"He told his mother," Mr. Beckett said. "Afterwards she told me. Jim wouldn't have minded. He knew well enough she always tells me everything, and he didn't ask her to keep any secret."
"It was when I was sort of cross one night, because he didn't pay enough attention to a nice girl I'd invited, hoping to please him," Mrs. Beckett confessed. "He'd just come back from Europe, and I enquired if the French girls were so handsome, they'd spoiled him for our home beauties. I let him see that his father and I wanted him to marry young, and give us a daughter we could love. Then he answered—I remember as if 'twas yesterday!—'Mother, you wouldn't want her unless I could love her too, would you?' 'Why no,' I answered. 'But you would love her!' He didn't speak for a minute. He was holding my hand, counting my rings—these ones you see—like he always loved to do from a child. When he'd counted them all, he looked up and said, 'It wasn't a French girl spoiled me for the others. I'm not sure, but I think she was Irish. I lost her, like a fool, trying to win a silly bet.' Those were his very words. I know, because they struck me so I teased him to explain. After a while he did."
"Oh, do tell me what he said!" I begged.
At that minute Jim was alive for us all three. We were living with him in the past. I think none of us saw the little stuffy room where we sat. Only our bodies were there, like the empty, amber shells of locusts when the locusts have freed themselves and vanished. I was in a rose arbour, on a day of late June, in a garden by a canal that led to Belgium. The Becketts were in their house across the sea.

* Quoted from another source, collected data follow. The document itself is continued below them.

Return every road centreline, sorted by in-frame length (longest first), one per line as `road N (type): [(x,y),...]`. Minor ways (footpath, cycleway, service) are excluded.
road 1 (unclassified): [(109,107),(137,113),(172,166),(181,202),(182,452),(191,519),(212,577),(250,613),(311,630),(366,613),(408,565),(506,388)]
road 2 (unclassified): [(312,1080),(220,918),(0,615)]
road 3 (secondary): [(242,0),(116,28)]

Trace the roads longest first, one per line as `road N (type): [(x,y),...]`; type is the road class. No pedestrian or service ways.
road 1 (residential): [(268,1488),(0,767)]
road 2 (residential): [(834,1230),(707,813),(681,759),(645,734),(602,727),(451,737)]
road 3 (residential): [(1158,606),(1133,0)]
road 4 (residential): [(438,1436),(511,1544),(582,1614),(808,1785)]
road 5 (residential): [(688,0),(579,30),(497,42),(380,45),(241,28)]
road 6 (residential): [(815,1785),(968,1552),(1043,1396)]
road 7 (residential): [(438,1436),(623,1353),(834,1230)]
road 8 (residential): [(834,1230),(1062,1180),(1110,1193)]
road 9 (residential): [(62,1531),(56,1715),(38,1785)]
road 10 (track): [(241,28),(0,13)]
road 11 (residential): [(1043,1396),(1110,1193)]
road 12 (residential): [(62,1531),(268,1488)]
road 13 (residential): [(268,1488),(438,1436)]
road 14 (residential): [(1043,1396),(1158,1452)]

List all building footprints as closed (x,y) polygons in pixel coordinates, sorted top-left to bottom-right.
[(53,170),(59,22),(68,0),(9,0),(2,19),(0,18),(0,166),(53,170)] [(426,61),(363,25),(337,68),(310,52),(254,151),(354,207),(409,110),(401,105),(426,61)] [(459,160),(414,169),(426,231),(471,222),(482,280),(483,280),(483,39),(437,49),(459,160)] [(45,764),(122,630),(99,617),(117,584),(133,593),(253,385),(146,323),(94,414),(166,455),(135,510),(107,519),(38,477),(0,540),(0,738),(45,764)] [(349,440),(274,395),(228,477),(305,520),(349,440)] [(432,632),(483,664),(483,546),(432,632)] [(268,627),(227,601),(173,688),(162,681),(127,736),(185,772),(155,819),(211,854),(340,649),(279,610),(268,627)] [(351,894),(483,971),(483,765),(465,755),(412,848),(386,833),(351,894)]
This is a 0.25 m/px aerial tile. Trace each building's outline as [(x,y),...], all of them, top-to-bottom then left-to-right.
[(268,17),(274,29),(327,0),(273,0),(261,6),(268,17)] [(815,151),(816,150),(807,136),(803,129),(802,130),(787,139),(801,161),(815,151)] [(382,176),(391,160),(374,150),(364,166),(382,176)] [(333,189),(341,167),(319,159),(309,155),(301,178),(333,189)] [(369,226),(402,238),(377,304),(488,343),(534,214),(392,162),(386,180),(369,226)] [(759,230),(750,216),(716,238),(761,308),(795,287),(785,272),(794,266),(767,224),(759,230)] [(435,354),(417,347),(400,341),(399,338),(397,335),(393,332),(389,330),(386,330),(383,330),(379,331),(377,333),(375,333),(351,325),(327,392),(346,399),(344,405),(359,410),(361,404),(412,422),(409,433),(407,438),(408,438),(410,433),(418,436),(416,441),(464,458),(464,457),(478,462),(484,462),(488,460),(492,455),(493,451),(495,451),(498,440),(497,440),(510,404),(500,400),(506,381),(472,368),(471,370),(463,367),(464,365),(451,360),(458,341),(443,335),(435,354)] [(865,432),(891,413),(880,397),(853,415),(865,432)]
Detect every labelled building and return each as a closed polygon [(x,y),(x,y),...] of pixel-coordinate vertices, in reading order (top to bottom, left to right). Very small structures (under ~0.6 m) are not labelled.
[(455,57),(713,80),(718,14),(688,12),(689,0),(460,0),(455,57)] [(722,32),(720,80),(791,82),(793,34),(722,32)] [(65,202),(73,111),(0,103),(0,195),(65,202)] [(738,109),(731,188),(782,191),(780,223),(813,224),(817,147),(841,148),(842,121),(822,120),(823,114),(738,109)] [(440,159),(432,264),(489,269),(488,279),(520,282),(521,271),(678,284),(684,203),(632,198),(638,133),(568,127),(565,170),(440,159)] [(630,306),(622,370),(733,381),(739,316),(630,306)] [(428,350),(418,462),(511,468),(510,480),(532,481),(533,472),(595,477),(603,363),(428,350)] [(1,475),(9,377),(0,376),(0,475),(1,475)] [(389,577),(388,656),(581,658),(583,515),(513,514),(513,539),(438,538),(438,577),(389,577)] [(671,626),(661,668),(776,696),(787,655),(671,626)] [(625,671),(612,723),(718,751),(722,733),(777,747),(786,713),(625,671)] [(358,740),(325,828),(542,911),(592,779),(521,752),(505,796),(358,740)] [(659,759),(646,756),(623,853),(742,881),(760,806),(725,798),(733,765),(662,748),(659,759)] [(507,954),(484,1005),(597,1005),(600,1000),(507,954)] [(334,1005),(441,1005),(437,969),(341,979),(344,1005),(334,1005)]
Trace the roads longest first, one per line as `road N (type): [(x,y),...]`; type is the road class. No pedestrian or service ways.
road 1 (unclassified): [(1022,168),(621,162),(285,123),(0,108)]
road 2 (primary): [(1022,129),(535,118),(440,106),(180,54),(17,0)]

"Why," his mother hesitated, "it was quite a story. But when he found you again he must have told you it all."
"Ah, but do tell me what he told you!"
"Well, it began with a landlady in a hotel wanting him to see a picture. The artist was away, but his sister was there. That was you, my dear."
"Yes, it was I. My poor Brian painted such beautiful things before——"
"We know they were beautiful, because we've seen the picture," Father Beckett broke in. "But go on, Mother. We'll tell about the picture by and by. She'll like to hear. But the rest first!"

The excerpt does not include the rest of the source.